Definition of 'subsidiary' and 'associate' has been amended to bring them in line with Ind AS provisions. The test for a subsidiary now includes, "exercise or control of more than half of the total voting power", instead of "total share capital". This change was required in order to resolve practical problems faced by companies with substantial preference share capital. The restriction on a holding company having two layers of subsidiaries has been retained, subject to the provisions of Companies (Restrictions on the number of layers) Rules, 2017.
In case of 'associate', the term 'significant influence' has been amended to mean "control of at least 20% of the total voting power, or control of or participation in taking business decisions under an agreement" instead of "total share capital" in order to be in line with Ind AS 28. This may lead to increase in the number of associate companies, thereby enhancing compliance and necessitating consolidation of accounts. Further, the term 'joint venture' has also now been defined, to make it more consistent across all companies.
Definition of small company has been amended to increase the maximum paid-up share capital amount from Rs 5 crore to Rs 10 crore and prescribed turnover amount from Rs 20 crore to Rs 100 crore. Such increase in limits for small companies shall enable fast track mergers covering more companies.
Earlier there was prohibition on issuance of shares at a discount. Now, the Amendment Act has inserted a new sub-section 2A in Section 53, to allow companies to issue shares at a discount to its creditors when their debt is converted into shares in pursuance of any statutory resolution plan or debt restructuring scheme in accordance with any guidelines or directions or regulations specified by the Reserve Bank of India. This is expected to make a significant impact on the restructuring plans allowing bankers to convert loans into shares of the company at a discount against earlier mandatory conversion of such loans into shares at the minimum of face value.
Section 42 of the Cos Act which deals with the private placement of shares has been revamped to expressly provide that money received under private placement shall not be utilised unless the return of allotment is filed with the Registrar of Companies. This restriction seems to be imposed to safeguard against round-tripping of share application money without there being actual allotment of shares.
The Amendment Act has abolished the restriction on grant of loans, security, etc. to entities in which directors are interested subject to fulfilment of certain conditions. This is a very welcome change and will facilitate lending between group companies with common directors across the group. Further, in order to prevent the misuse of aforesaid amendment, it has now been specifically provided that a loan has to be utilised by the borrowing company for its principal business activity.
The Amendment Act has omitted Sections 194 and 195 of the Cos Act which deals with the prohibition on dealing in securities by directors or key managerial personnel/prohibition of insider trading. These deletions are welcome as the listed public companies were having dual regulatory compliance. In order to reduce the regulatory overlap, prohibition on forward dealing and insider trading will be governed solely by the Securities and Exchange Board of India.

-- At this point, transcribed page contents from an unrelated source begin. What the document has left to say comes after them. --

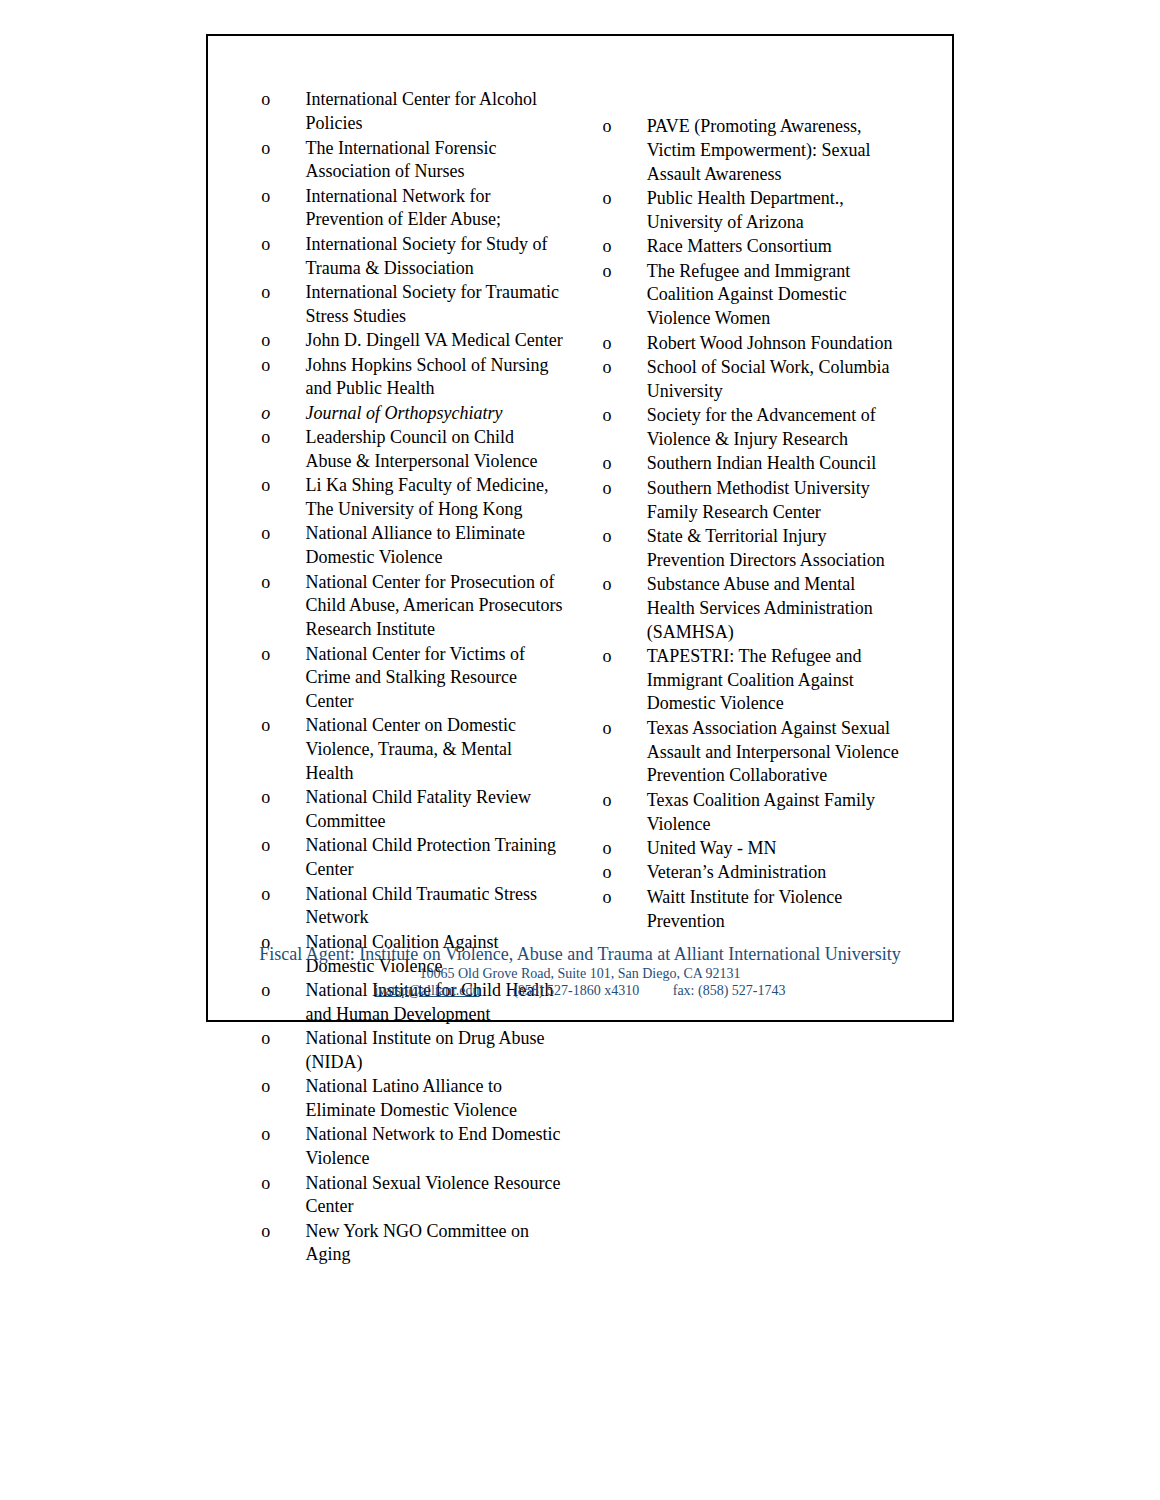International Center for Alcohol Policies
The International Forensic Association of Nurses
International Network for Prevention of Elder Abuse;
International Society for Study of Trauma & Dissociation
International Society for Traumatic Stress Studies
John D. Dingell VA Medical Center
Johns Hopkins School of Nursing and Public Health
Journal of Orthopsychiatry
Leadership Council on Child Abuse & Interpersonal Violence
Li Ka Shing Faculty of Medicine, The University of Hong Kong
National Alliance to Eliminate Domestic Violence
National Center for Prosecution of Child Abuse, American Prosecutors Research Institute
National Center for Victims of Crime and Stalking Resource Center
National Center on Domestic Violence, Trauma, & Mental Health
National Child Fatality Review Committee
National Child Protection Training Center
National Child Traumatic Stress Network
National Coalition Against Domestic Violence
National Institute for Child Health and Human Development
National Institute on Drug Abuse (NIDA)
National Latino Alliance to Eliminate Domestic Violence
National Network to End Domestic Violence
National Sexual Violence Resource Center
New York NGO Committee on Aging
PAVE (Promoting Awareness, Victim Empowerment): Sexual Assault Awareness
Public Health Department., University of Arizona
Race Matters Consortium
The Refugee and Immigrant Coalition Against Domestic Violence Women
Robert Wood Johnson Foundation
School of Social Work, Columbia University
Society for the Advancement of Violence & Injury Research
Southern Indian Health Council
Southern Methodist University Family Research Center
State & Territorial Injury Prevention Directors Association
Substance Abuse and Mental Health Services Administration (SAMHSA)
TAPESTRI: The Refugee and Immigrant Coalition Against Domestic Violence
Texas Association Against Sexual Assault and Interpersonal Violence Prevention Collaborative
Texas Coalition Against Family Violence
United Way - MN
Veteran’s Administration
Waitt Institute for Violence Prevention
Fiscal Agent: Institute on Violence, Abuse and Trauma at Alliant International University
10065 Old Grove Road, Suite 101, San Diego, CA 92131
ivatsp@alliant.edu (858) 527-1860 x4310 fax: (858) 527-1743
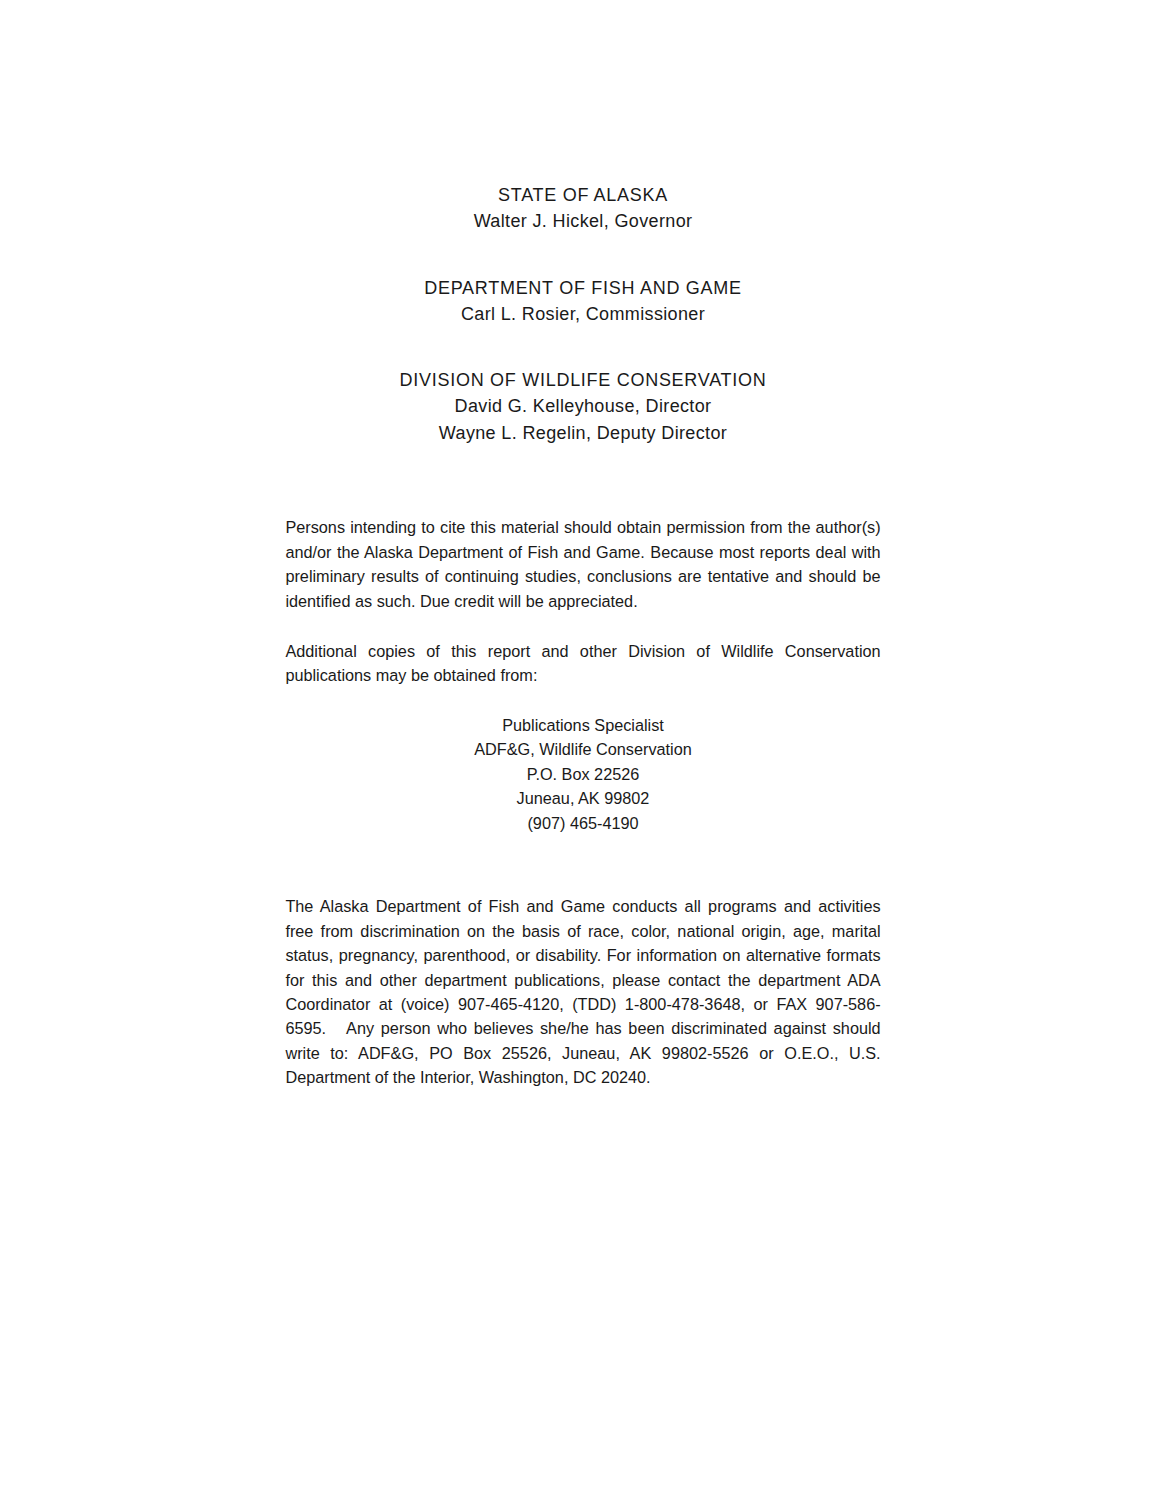STATE OF ALASKA
Walter J. Hickel, Governor
DEPARTMENT OF FISH AND GAME
Carl L. Rosier, Commissioner
DIVISION OF WILDLIFE CONSERVATION
David G. Kelleyhouse, Director
Wayne L. Regelin, Deputy Director
Persons intending to cite this material should obtain permission from the author(s) and/or the Alaska Department of Fish and Game. Because most reports deal with preliminary results of continuing studies, conclusions are tentative and should be identified as such. Due credit will be appreciated.
Additional copies of this report and other Division of Wildlife Conservation publications may be obtained from:
Publications Specialist
ADF&G, Wildlife Conservation
P.O. Box 22526
Juneau, AK 99802
(907) 465-4190
The Alaska Department of Fish and Game conducts all programs and activities free from discrimination on the basis of race, color, national origin, age, marital status, pregnancy, parenthood, or disability. For information on alternative formats for this and other department publications, please contact the department ADA Coordinator at (voice) 907-465-4120, (TDD) 1-800-478-3648, or FAX 907-586-6595. Any person who believes she/he has been discriminated against should write to: ADF&G, PO Box 25526, Juneau, AK 99802-5526 or O.E.O., U.S. Department of the Interior, Washington, DC 20240.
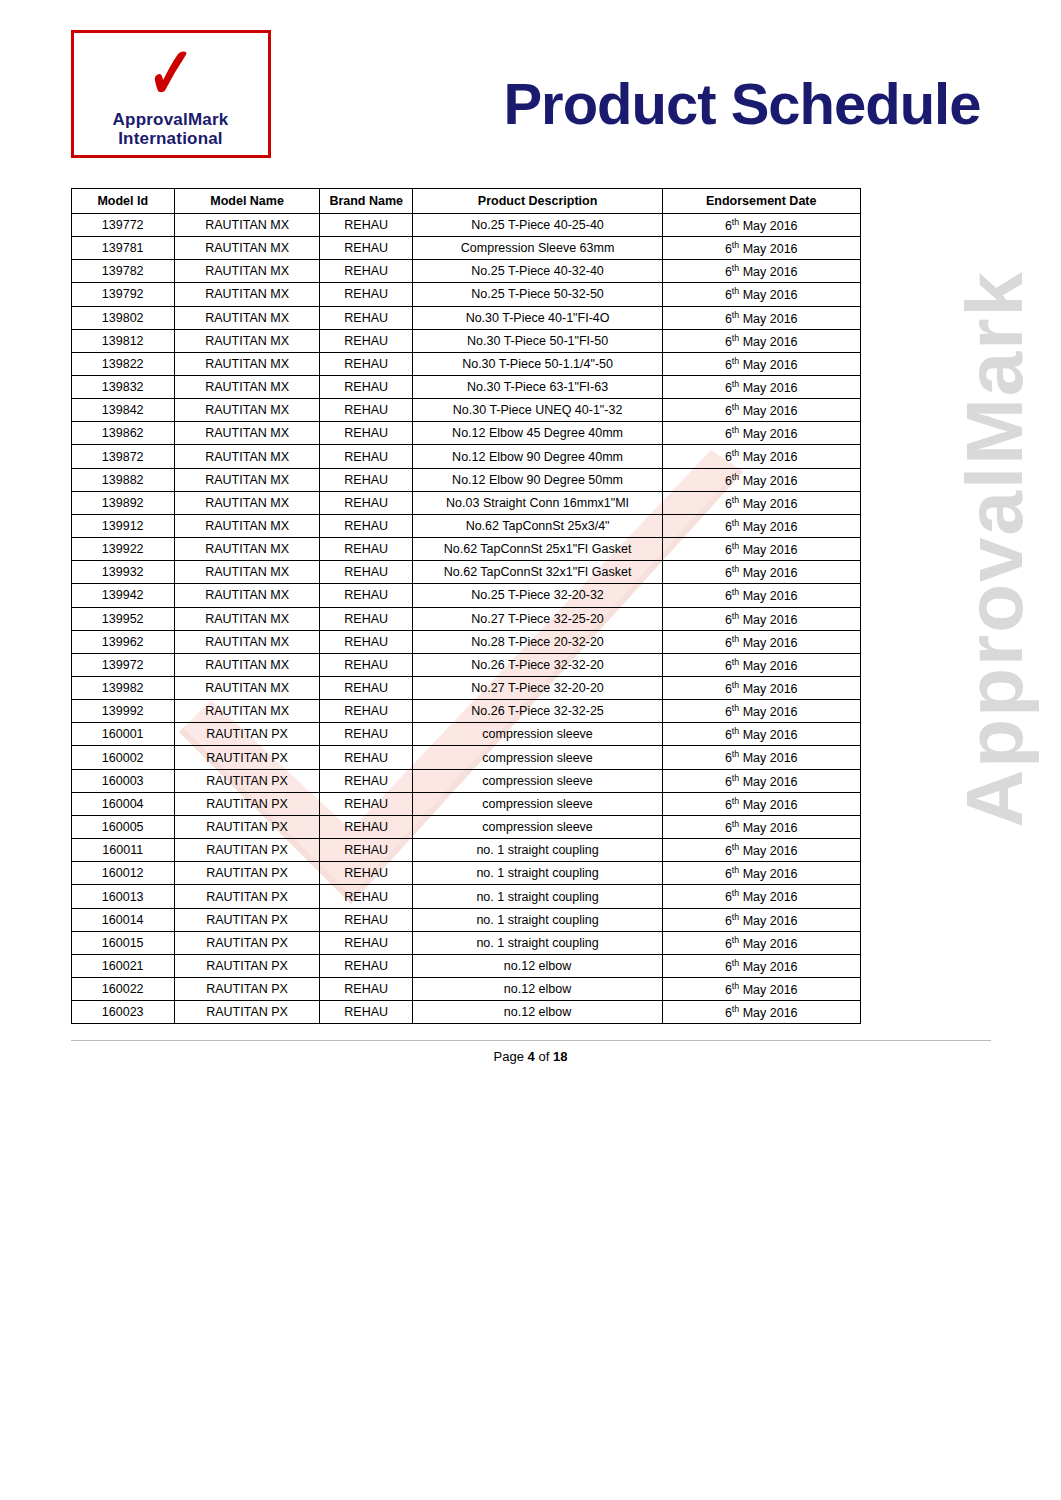✓
ApprovalMark
International
Product Schedule
ApprovalMark
| Model Id | Model Name | Brand Name | Product Description | Endorsement Date |
| --- | --- | --- | --- | --- |
| 139772 | RAUTITAN MX | REHAU | No.25 T-Piece 40-25-40 | 6 th May 2016 |
| 139781 | RAUTITAN MX | REHAU | Compression Sleeve 63mm | 6 th May 2016 |
| 139782 | RAUTITAN MX | REHAU | No.25 T-Piece 40-32-40 | 6 th May 2016 |
| 139792 | RAUTITAN MX | REHAU | No.25 T-Piece 50-32-50 | 6 th May 2016 |
| 139802 | RAUTITAN MX | REHAU | No.30 T-Piece 40-1"FI-4O | 6 th May 2016 |
| 139812 | RAUTITAN MX | REHAU | No.30 T-Piece 50-1"FI-50 | 6 th May 2016 |
| 139822 | RAUTITAN MX | REHAU | No.30 T-Piece 50-1.1/4"-50 | 6 th May 2016 |
| 139832 | RAUTITAN MX | REHAU | No.30 T-Piece 63-1"FI-63 | 6 th May 2016 |
| 139842 | RAUTITAN MX | REHAU | No.30 T-Piece UNEQ 40-1"-32 | 6 th May 2016 |
| 139862 | RAUTITAN MX | REHAU | No.12 Elbow 45 Degree 40mm | 6 th May 2016 |
| 139872 | RAUTITAN MX | REHAU | No.12 Elbow 90 Degree 40mm | 6 th May 2016 |
| 139882 | RAUTITAN MX | REHAU | No.12 Elbow 90 Degree 50mm | 6 th May 2016 |
| 139892 | RAUTITAN MX | REHAU | No.03 Straight Conn 16mmx1"MI | 6 th May 2016 |
| 139912 | RAUTITAN MX | REHAU | No.62 TapConnSt 25x3/4" | 6 th May 2016 |
| 139922 | RAUTITAN MX | REHAU | No.62 TapConnSt 25x1"FI Gasket | 6 th May 2016 |
| 139932 | RAUTITAN MX | REHAU | No.62 TapConnSt 32x1"FI Gasket | 6 th May 2016 |
| 139942 | RAUTITAN MX | REHAU | No.25 T-Piece 32-20-32 | 6 th May 2016 |
| 139952 | RAUTITAN MX | REHAU | No.27 T-Piece 32-25-20 | 6 th May 2016 |
| 139962 | RAUTITAN MX | REHAU | No.28 T-Piece 20-32-20 | 6 th May 2016 |
| 139972 | RAUTITAN MX | REHAU | No.26 T-Piece 32-32-20 | 6 th May 2016 |
| 139982 | RAUTITAN MX | REHAU | No.27 T-Piece 32-20-20 | 6 th May 2016 |
| 139992 | RAUTITAN MX | REHAU | No.26 T-Piece 32-32-25 | 6 th May 2016 |
| 160001 | RAUTITAN PX | REHAU | compression sleeve | 6 th May 2016 |
| 160002 | RAUTITAN PX | REHAU | compression sleeve | 6 th May 2016 |
| 160003 | RAUTITAN PX | REHAU | compression sleeve | 6 th May 2016 |
| 160004 | RAUTITAN PX | REHAU | compression sleeve | 6 th May 2016 |
| 160005 | RAUTITAN PX | REHAU | compression sleeve | 6 th May 2016 |
| 160011 | RAUTITAN PX | REHAU | no. 1 straight coupling | 6 th May 2016 |
| 160012 | RAUTITAN PX | REHAU | no. 1 straight coupling | 6 th May 2016 |
| 160013 | RAUTITAN PX | REHAU | no. 1 straight coupling | 6 th May 2016 |
| 160014 | RAUTITAN PX | REHAU | no. 1 straight coupling | 6 th May 2016 |
| 160015 | RAUTITAN PX | REHAU | no. 1 straight coupling | 6 th May 2016 |
| 160021 | RAUTITAN PX | REHAU | no.12 elbow | 6 th May 2016 |
| 160022 | RAUTITAN PX | REHAU | no.12 elbow | 6 th May 2016 |
| 160023 | RAUTITAN PX | REHAU | no.12 elbow | 6 th May 2016 |
Page 4 of 18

Earlier there was no such provision in the Cos Act which provided for consequences in case of the reduction in the number of members below minimum number (seven or two in case of public or private company respectively). Therefore, a new Section 3A has been introduced to expressly provide for liability of the members when the number of members falls below the minimum and the business is carried out for a period exceeding six months post such reduction.
The Amendment Act has carried out amendments to over 70 sections of the Act, to ensure that the practical challenges faced by the companies in India while implementing the provisions of the Cos Act are reduced and to become more transparent. The legislative intent of the amendment exercise appears to have been to liberalise where possible, and harmonise the compliance requirements with other laws. A welcome move indeed.
The writer is partner, tax, KPMG in India. Surbhi Maheshwari, senior executive of KPMG India, contributed to the article.